Usai Lihat Reformasi Pasar Modal RI, MSCI Keluarkan Keputusan Baru
MSCI mengumumkan pembaruan terkait penilaian free float untuk sekuritas Indonesia dalam indeks globalnya per 20 April 2026, sebagai tindak lanjut dari pembekuan rebalancing indeks Indonesia yang diumumkan sebelumnya pada Januari 2026.
Dalam pernyataan resminya, MSCI mencatat adanya reformasi transparansi pasar modal yang dilakukan oleh Otoritas Jasa Keuangan, Bursa Efek Indonesia, dan Kustodian Sentral Efek Indonesia.
“MSCI mencatat adanya reformasi transparansi pasar modal yang diumumkan oleh Otoritas Jasa Keuangan, Bursa Efek Indonesia, dan Kustodian Sentral Efek Indonesia,” sebagaimana dikutip dari pengumuman di situs resmi, Selasa (21/4/2026).
Baca Juga: Bahlil Jamin Harga Elpiji 3 Kg Tak Naik, Stok Aman
MSCI Evaluasi Reformasi dan Tahan Perubahan Indeks
Reformasi tersebut mencakup peningkatan keterbukaan pemegang saham di atas 1 persen serta klasifikasi investor yang lebih rinci.
Selain itu, regulator memperkenalkan kerangka High Shareholding Concentration (HSC) dan roadmap peningkatan minimum free float menjadi 15 persen.
MSCI saat ini masih mengevaluasi cakupan, konsistensi, dan efektivitas kebijakan tersebut dalam menentukan free float serta kelayakan investasi di pasar Indonesia.
Dalam tinjauan indeks Mei 2026, MSCI memutuskan untuk mempertahankan kebijakan sementara yang telah diberlakukan.
Langkah tersebut mencakup pembekuan peningkatan Foreign Inclusion Factors (FIF) dan Number of Shares (NOS), serta tidak menambahkan saham baru ke dalam indeks MSCI Investable Market Indexes (IMI).
Selain itu, MSCI juga tidak akan menaikkan klasifikasi saham antar segmen kapitalisasi, termasuk dari small cap ke standard.
Saham yang masuk dalam kategori High Shareholding Concentration (HSC) oleh otoritas Indonesia akan dikeluarkan dari indeks sesuai kebijakan global MSCI.

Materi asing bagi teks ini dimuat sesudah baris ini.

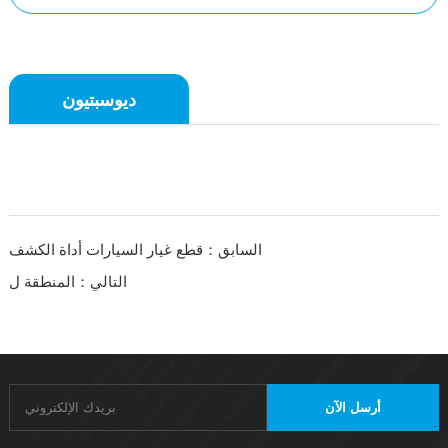
ديوسبتيون
السابق：قطع غيار السيارات أداة الكشف
التالي：المنطقة ل
أرسل الآن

Baca Juga: Rincian Dana MBG Diungkap BGN, Rp 1 Triliun per Hari
MSCI juga menyebut dapat menggunakan data keterbukaan pemegang saham 1 persen untuk menyesuaikan estimasi free float jika diperlukan, meski data baru lainnya belum akan dimasukkan hingga proses evaluasi selesai.
Langkah ini diambil untuk membatasi perputaran indeks dan risiko investabilitas, sekaligus memberi waktu bagi evaluasi reformasi yang sedang berjalan.
MSCI menegaskan akan terus berkoordinasi dengan pelaku pasar dan otoritas terkait di Indonesia, serta membuka ruang masukan dari pelaku pasar.
Pembaruan lanjutan terkait kebijakan ini dijadwalkan akan disampaikan dalam Market Accessibility Review pada Juni 2026.